Echo the data below word for word, beginning at the line that contains "Count the number of slices in the pie." and continuing through the end of the data. Leave out the pictures.
··· Record extracts
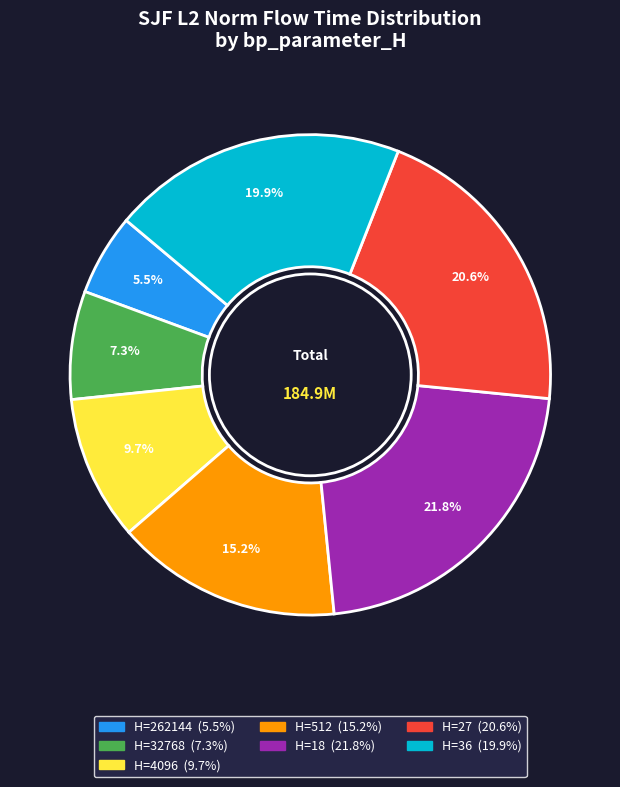

Is there any slice that represents more than half of the pie?

No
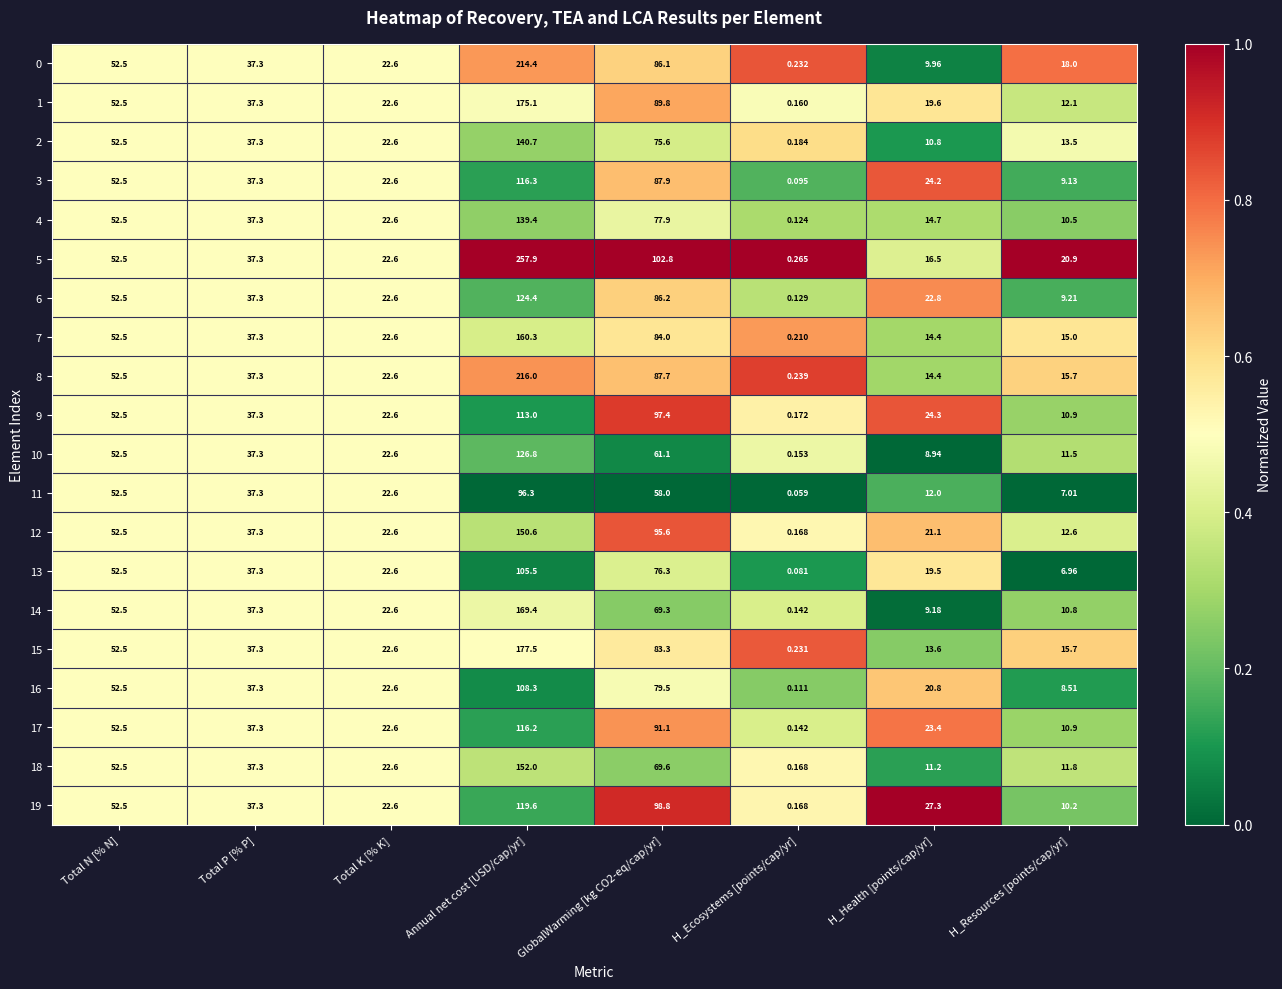

What is the total value across all series at Total K [% K]?

452.0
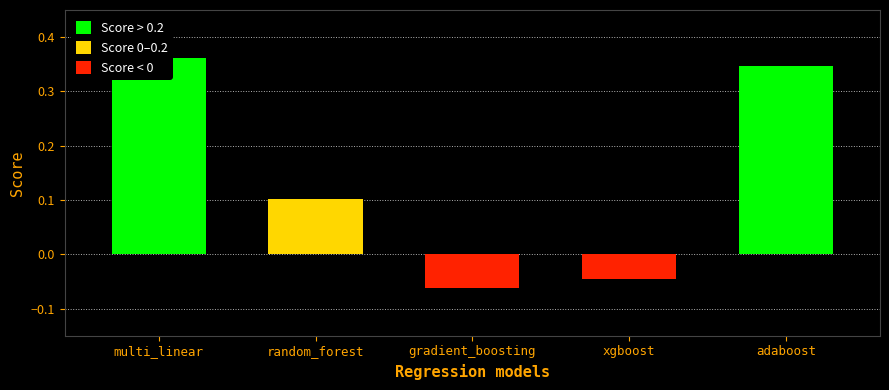

Reading left to right, extract all data points from this chart.

multi_linear=0.4	random_forest=0.1	gradient_boosting=-0.1	xgboost=-0.0	adaboost=0.3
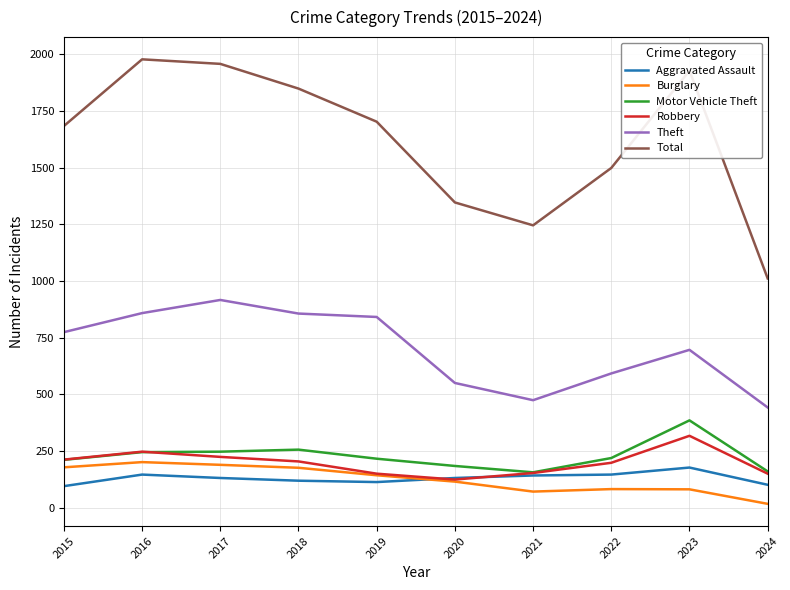

At which label does Burglary reach its minimum?

2024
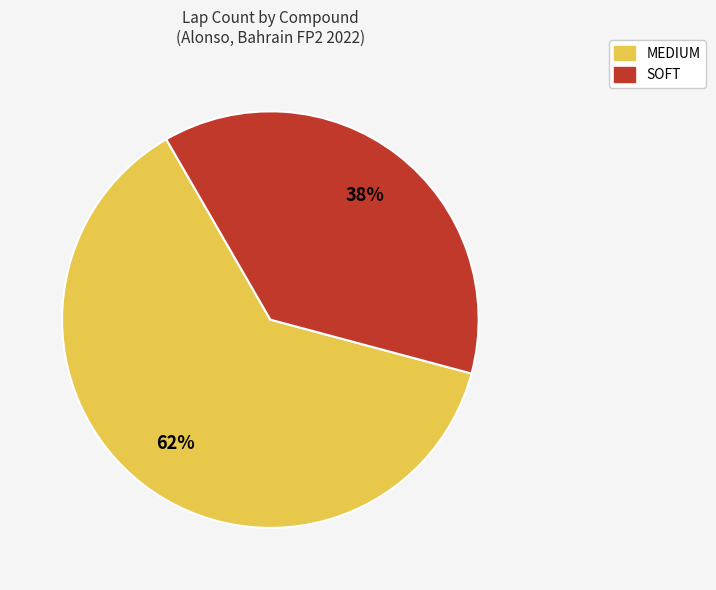

Count the number of slices in the pie.

2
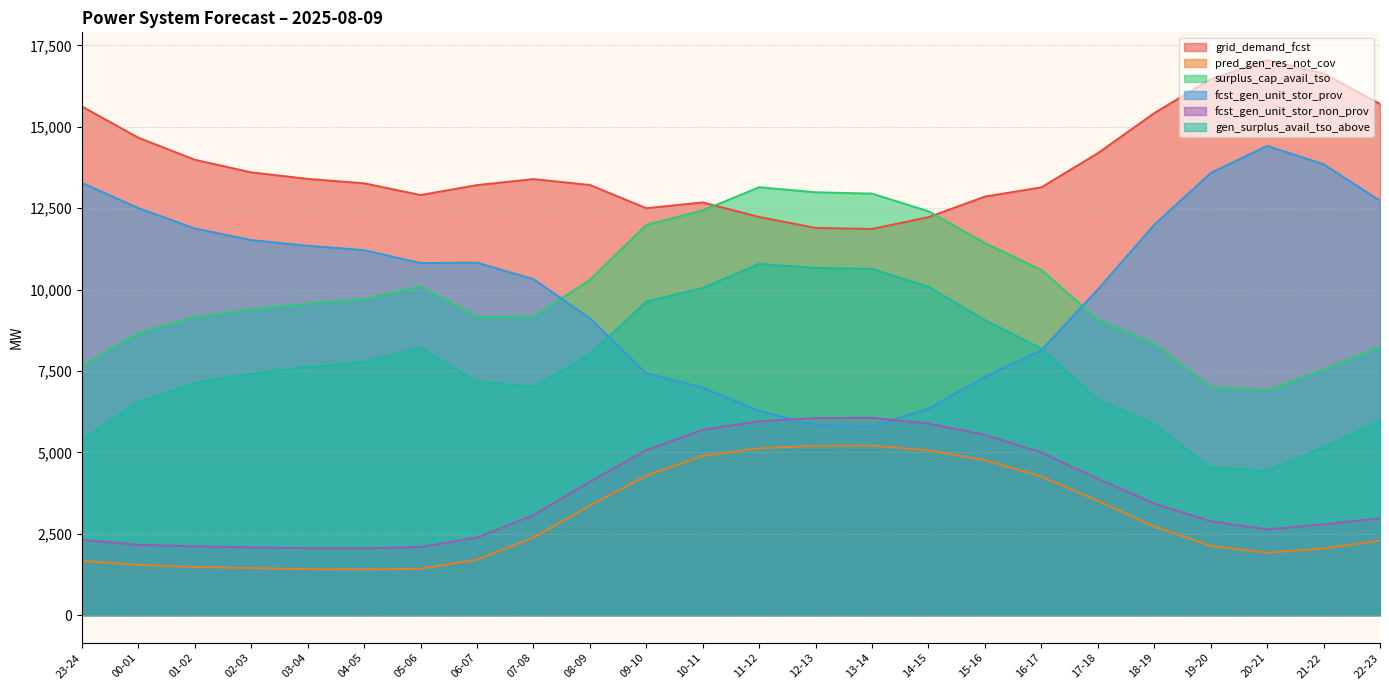

Rank the series by their maximum value, from highest to lowest.

grid_demand_fcst, fcst_gen_unit_stor_prov, surplus_cap_avail_tso, gen_surplus_avail_tso_above, fcst_gen_unit_stor_non_prov, pred_gen_res_not_cov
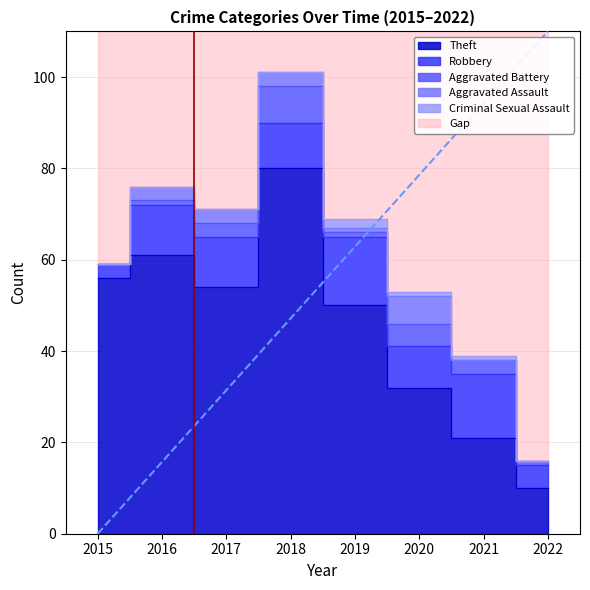

Which has a higher value, 2021 or 2019?

2019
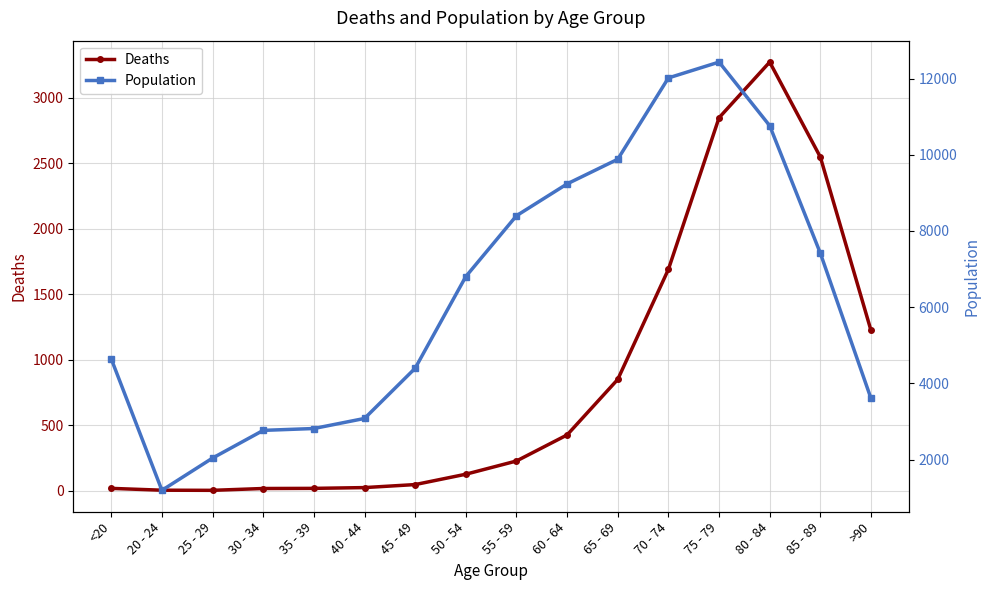

Where is Deaths nearest to the value 1638?

70 - 74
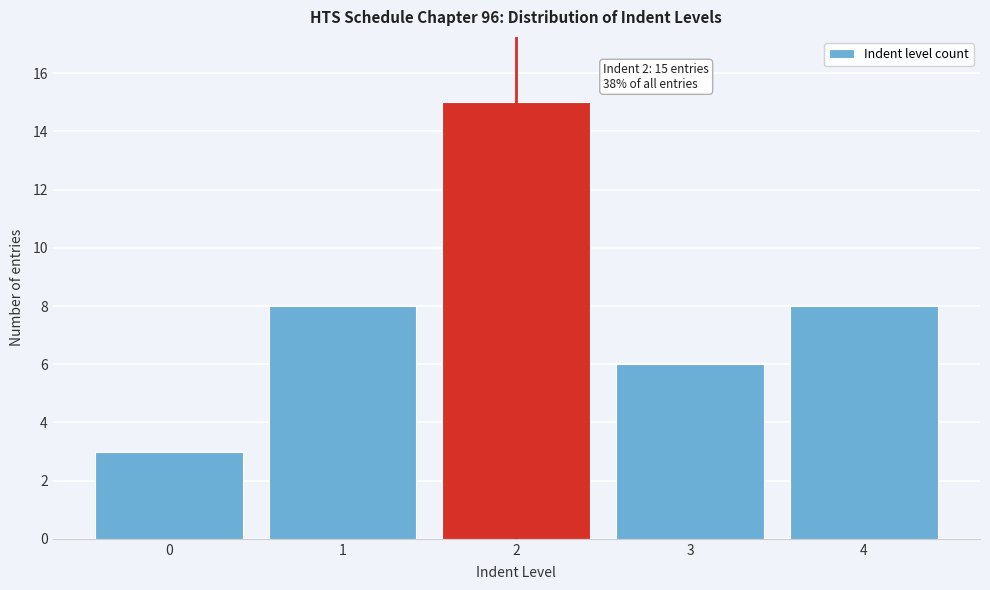

Reading left to right, transcribe all the data shown in this chart.

3	8	15	6	8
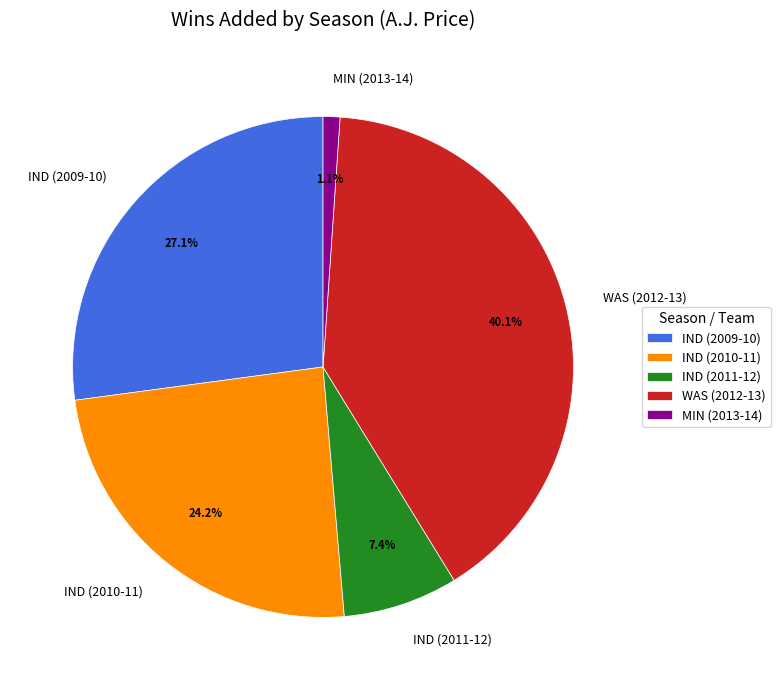

Rank the categories by value from highest to lowest.

WAS (2012-13), IND (2009-10), IND (2010-11), IND (2011-12), MIN (2013-14)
······
■ Solution
Count the number of slices in the pie.

2

Rank the series by their maximum value, from highest to lowest.

grid_demand_fcst, fcst_gen_unit_stor_prov, surplus_cap_avail_tso, gen_surplus_avail_tso_above, fcst_gen_unit_stor_non_prov, pred_gen_res_not_cov

Which has a higher value, 2021 or 2019?

2019

Where is Deaths nearest to the value 1638?

70 - 74

Reading left to right, transcribe all the data shown in this chart.

3	8	15	6	8

Rank the categories by value from highest to lowest.

WAS (2012-13), IND (2009-10), IND (2010-11), IND (2011-12), MIN (2013-14)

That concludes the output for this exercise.